The FBI has quietly constructed a massive facial recognition system, and according to a new report from the Government Accountability Office, it may not have built in the required safeguards. The bureau can draw from over 411 million photos spread across state and federal databases, including more than 173 million driver's license photos, as part of the new biometric effort. Those photos are regularly scanned by the FBI to match criminal suspects captured on video. But according to the GAO’s investigation, the bureau failed to adequately test its database for accuracy, which critics worry could lead to suspects being falsely identified by the system.
"The nature and scope of this project is unprecedented."
The FBI’s system became fully operational in April of 2015 after more than three years as a pilot program. Since the pilot began, FBI agents have run more than 36,000 scans, many of which were forwarded from state investigations. Presented with a single photo of the suspect, the system returns as many as 50 matching faces from the database, leaving it to the investigators to make the final identification. At the moment, only seven states have agreements to query the federal portion of the database — Arkansas, Florida, Maryland, Maine, Michigan, New Mexico, and Texas — but a number of other states are in negotiations with the bureau.

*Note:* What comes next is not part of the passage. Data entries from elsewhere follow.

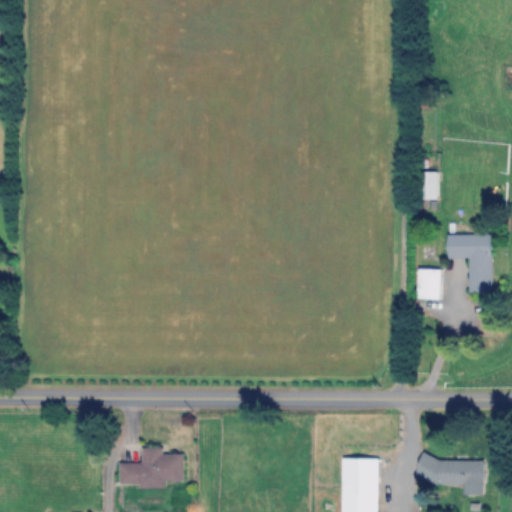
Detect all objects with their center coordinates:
building: (430, 183)
road: (398, 200)
building: (475, 258)
building: (476, 258)
building: (431, 282)
road: (437, 342)
road: (255, 397)
road: (105, 447)
road: (410, 455)
building: (154, 468)
building: (156, 468)
building: (455, 471)
building: (454, 472)
building: (376, 477)
building: (376, 478)
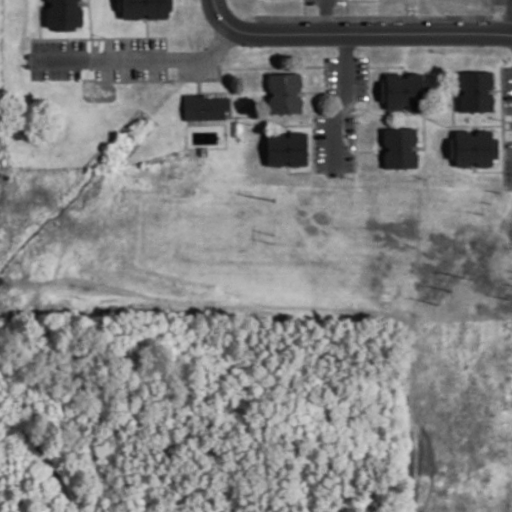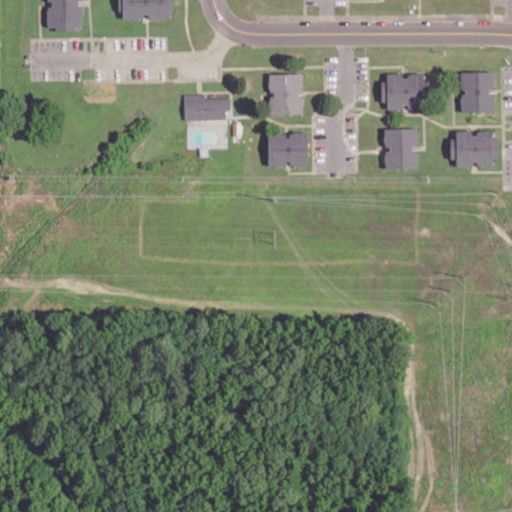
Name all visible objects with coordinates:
building: (145, 9)
building: (64, 14)
road: (324, 17)
road: (354, 34)
road: (145, 56)
building: (402, 90)
building: (476, 90)
building: (285, 93)
road: (346, 98)
building: (205, 106)
building: (400, 147)
building: (473, 147)
building: (287, 148)
power tower: (448, 291)
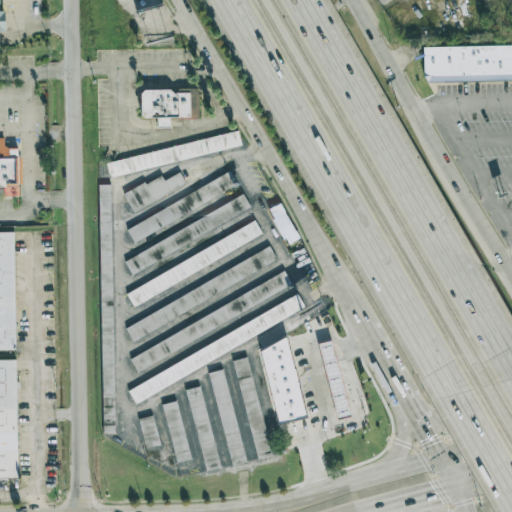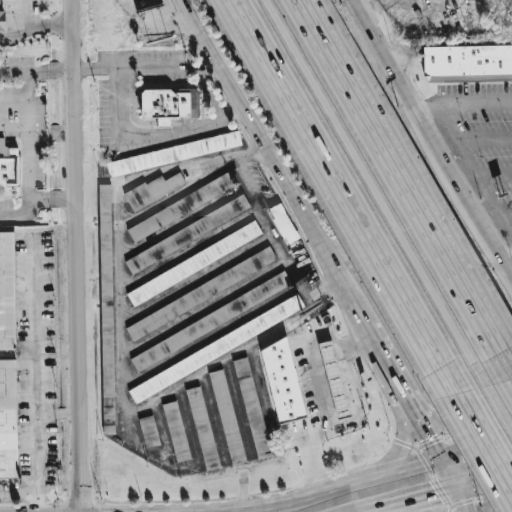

But while the FBI has proved adept at drawing images from a number of different sources, the report raises concerns that many of those sources have never been audited for accuracy. The report also finds that the bureau failed to update its privacy report until four years after the program expanded, making it even harder for outsiders to keep track of the program's growth.
"This report is startling," said Alvaro Bedoya, director of the Center on Privacy and Technology at Georgetown Law. "The FBI has, in effect, created a nationwide face recognition system that includes not just criminals, but tens of millions of law-abiding Americans who were never notified of this enrollment. The nature and scope of this project is unprecedented."